Her other examples are more relevant:
Now, here's one especially for Iain Banks: the USA and the UK initiate a war in Iraq in which more than 100,000 Iraqi civilians are killed. But Israel thinks it's exempt from the demands of common humanity.
France trained and armed the Hutu genocidaires who killed around 800,000 civilians in the Rwanda genocide, and continued to protect them even as they lost power to the incoming Tutsis. But Israel lacks simple human decency.
But they're also fallacious. In the first place, Israel can consider itself exempt from humanitarian concerns and lack simple human decency even as other famous countries are worse offenders in either area. Even if Bank's and O'Toole's argument had been what Garrard claims it to be, there would be no contradiction.
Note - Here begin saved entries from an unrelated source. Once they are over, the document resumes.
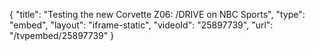 {
    "title": "Testing the new Corvette Z06: \/DRIVE on NBC Sports",
    "type": "embed",
    "layout": "iframe-static",
    "videoId": "25897739",
    "url": "\/tvpembed\/25897739"
}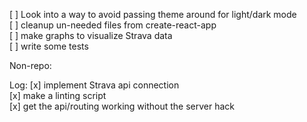 [ ] Look into a way to avoid passing theme around for light/dark mode<br>
[ ] cleanup un-needed files from create-react-app<br>
[ ] make graphs to visualize Strava data<br>
[ ] write some tests<br>

Non-repo:

Log:
[x] implement Strava api connection<br>
[x] make a linting script<br>
[x] get the api/routing working without the server hack<br>
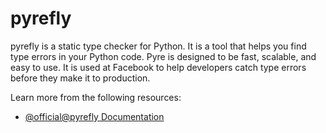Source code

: # pyrefly

pyrefly is a static type checker for Python. It is a tool that helps you find type errors in your Python code. Pyre is designed to be fast, scalable, and easy to use. It is used at Facebook to help developers catch type errors before they make it to production.

Learn more from the following resources:

- [@official@pyrefly Documentation](https://pyre-check.org/](https://pyrefly.org))
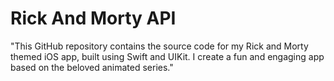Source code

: # Rick And Morty API
 "This GitHub repository contains the source code for my Rick and Morty themed iOS app, built using Swift and UIKit. I create a fun and engaging app based on the beloved animated series."
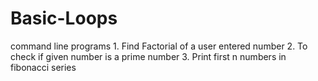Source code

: # Basic-Loops
command line programs 1. Find Factorial of a user entered number 2. To check if given number is a prime number 3. Print first n numbers in fibonacci series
But in the second place, Garrard speaks as if there was nothing distinguishing the case of Israel from that of other advanced economies that also violate or help violate human rights. Which, of course, is not true. Israel's oppression of the Palestinians is unique as it displays three simultaneous features:
- It's ongoing.
- It's systemic.
- It's apologized for.
OK, whenever you use bullets you've got to explain each bullet (exception: the Israeli Defense Forces). So here we go. Israeli oppression is ongoing. It is, thus, different from France's support of the Hutus, which is horrible and regrettable but, in the end, past history.
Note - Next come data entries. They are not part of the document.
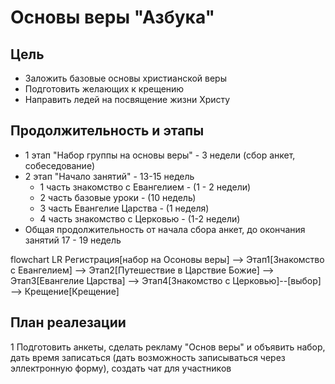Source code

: # Основы веры "Азбука"
## Цель
  * Заложить базовые основы христианской веры 
  * Подготовить желающих к крещению
  * Направить ледей на посвящение жизни Христу

## Продолжительность и этапы
* 1 этап "Набор группы на основы веры" - 3 недели (сбор анкет, собеседование)
* 2 этап "Начало занятий" - 13-15 недель 
   * 1 часть знакомство с Евангелием - (1 - 2 недели)
   * 2 часть базовые уроки  - (10 недель)
   * 3 часть Евангелие Царства - (1 неделя)
   * 4 часть знакомство с Церковью - (1-2 недели) 
* Общая продолжительность от начала сбора анкет, до окончания занятий 17 - 19 недель


flowchart LR
Регистрация[набор на Осоновы веры] 
--> Этап1[Знакомство с Евангелием] 
--> Этап2[Путешествие в Царствие Божие] 
--> Этап3[Евангелие Царства] 
--> Этап4[Знакомство с Церковью]--[выбор]
--> Крещение[Крещение]


## План реалезации
 1 Подготовить анкеты, сделать рекламу "Основ веры" и объявить набор, дать время записаться (дать возможность записываться через эллектронную форму), создать чат для участников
Israeli oppression is systemic. Israel needs to devour ever more Palestinian land and resources to keep its system going. It also needs to deny the Palestinian refugees any measure of justice. It futher needs to control West Bank Palestinians while denying them the vote. It even needs to deny its own Arab citizens, described as present absentees, the right to recover the property that was confiscated from them by the State. In all this Israel is different from, say, the United States. Granted, the US killed far more people with Napalm in Vietnam (or in the current Iraq war) than Israel has in all its wars. But the Vietnam war ended in defeat and the American system didn't fall apart. Zionist Israel, by contrast, would collapse if West Bank Palestinians were given the vote, or if the lands on which the highway from Tel Aviv to Jerusalem was built (for instance) were restored to their Palestinian owners.
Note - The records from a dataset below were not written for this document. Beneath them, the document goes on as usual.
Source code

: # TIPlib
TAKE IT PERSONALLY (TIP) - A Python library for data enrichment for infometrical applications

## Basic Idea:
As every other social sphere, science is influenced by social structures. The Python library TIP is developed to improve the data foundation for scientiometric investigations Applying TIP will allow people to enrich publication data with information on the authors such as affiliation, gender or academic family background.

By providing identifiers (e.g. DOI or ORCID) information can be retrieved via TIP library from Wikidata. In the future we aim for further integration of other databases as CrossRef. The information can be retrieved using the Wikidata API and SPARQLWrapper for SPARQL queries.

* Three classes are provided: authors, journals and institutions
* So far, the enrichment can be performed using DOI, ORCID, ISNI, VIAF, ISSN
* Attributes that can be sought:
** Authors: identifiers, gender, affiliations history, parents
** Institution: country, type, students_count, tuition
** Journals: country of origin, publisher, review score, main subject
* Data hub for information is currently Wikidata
But finally, and very importantly for an intellectual, Israel is apologized for. It's not just that the system has created a racist country; it's also that such racism is defended by an army of writers, pundits, lecturers and bloggers. And it's an unconditional defense based on outrageous falsities, like the claim that Israeli soldiers put their lives at stake to prevent civilians from being harmed. Other countries' wars are occasionally defended too, but not with such insistence or with such egregious lies. You don't see commentators supporting Russia's onslaught of the Chechens with the argument that Russians never targeted civilians.
But as Garrard would have it, intellectuals should focus on the human rights violations that are undisputed, rather than on the unique case in which a horde of dishonest authors with polished arguments are trying to convince the world that black is white, up is down and Israel is a light unto the nations. She simply doesn't get the basics of intellectual pursuit.